▶ PROBLEM STATEMENT:
Copy out each line of the listing below in which the string "FRITZING" occurs.

▶ SUPPLIED MATERIAL:

★ ★ ★ ★ ★ ★ ★

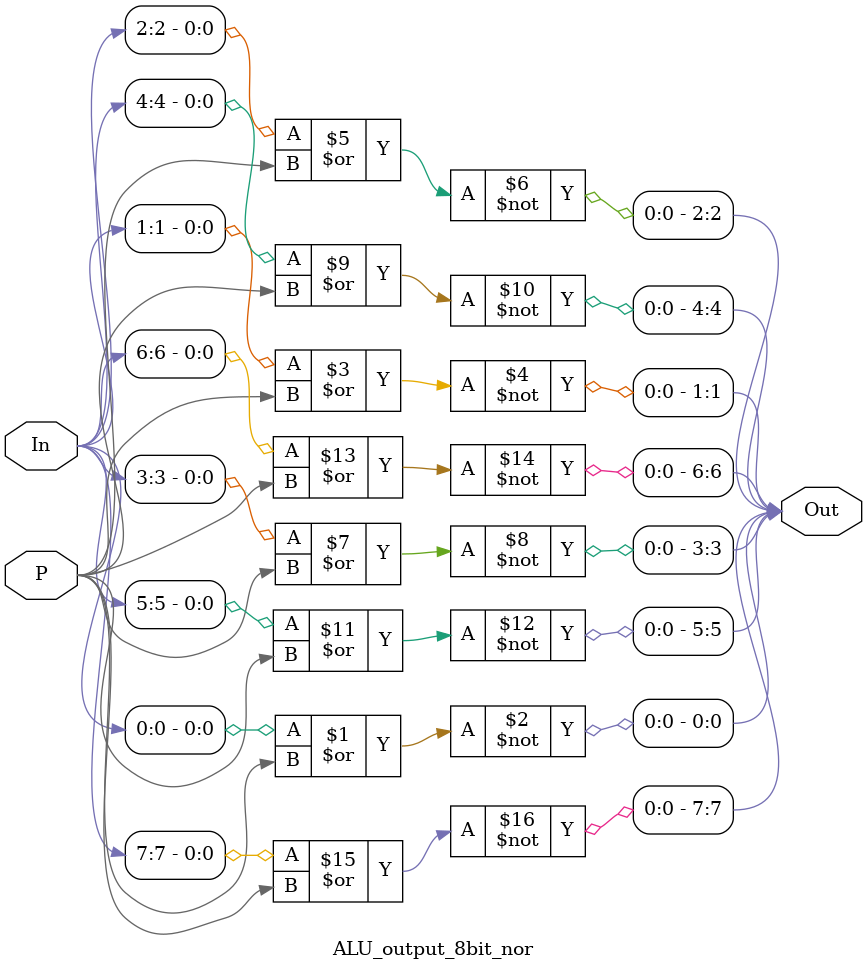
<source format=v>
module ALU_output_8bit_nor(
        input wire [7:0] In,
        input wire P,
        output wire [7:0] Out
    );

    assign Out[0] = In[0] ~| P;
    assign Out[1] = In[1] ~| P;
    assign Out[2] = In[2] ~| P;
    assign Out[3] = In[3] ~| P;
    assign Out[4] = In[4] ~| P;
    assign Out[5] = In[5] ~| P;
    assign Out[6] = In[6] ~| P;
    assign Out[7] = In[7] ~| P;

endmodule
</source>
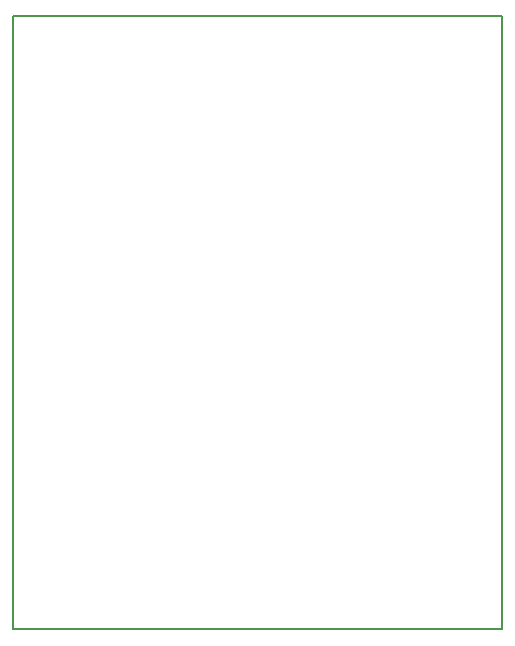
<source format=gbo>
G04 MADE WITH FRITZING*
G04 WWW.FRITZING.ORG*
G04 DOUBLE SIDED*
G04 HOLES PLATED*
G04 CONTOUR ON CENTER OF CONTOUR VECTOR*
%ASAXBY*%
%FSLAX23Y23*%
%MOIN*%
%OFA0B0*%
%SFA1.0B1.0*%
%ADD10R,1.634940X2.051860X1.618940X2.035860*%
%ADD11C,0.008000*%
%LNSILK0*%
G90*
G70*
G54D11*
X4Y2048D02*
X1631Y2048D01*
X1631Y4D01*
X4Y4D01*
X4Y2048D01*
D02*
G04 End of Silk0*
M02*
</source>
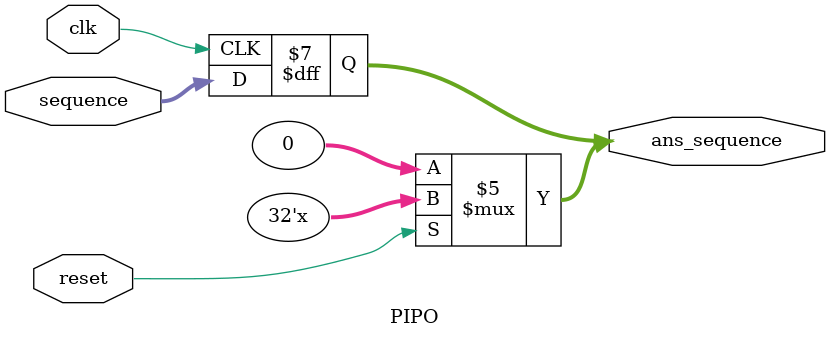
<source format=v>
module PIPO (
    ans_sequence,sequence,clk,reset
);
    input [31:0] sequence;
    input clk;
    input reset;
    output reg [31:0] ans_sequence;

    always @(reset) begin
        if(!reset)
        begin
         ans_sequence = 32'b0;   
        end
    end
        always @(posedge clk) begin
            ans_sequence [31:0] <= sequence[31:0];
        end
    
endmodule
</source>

★ ★ ★ ★ ★ ★ ★

▶ ANSWER:
G04 MADE WITH FRITZING*
G04 WWW.FRITZING.ORG*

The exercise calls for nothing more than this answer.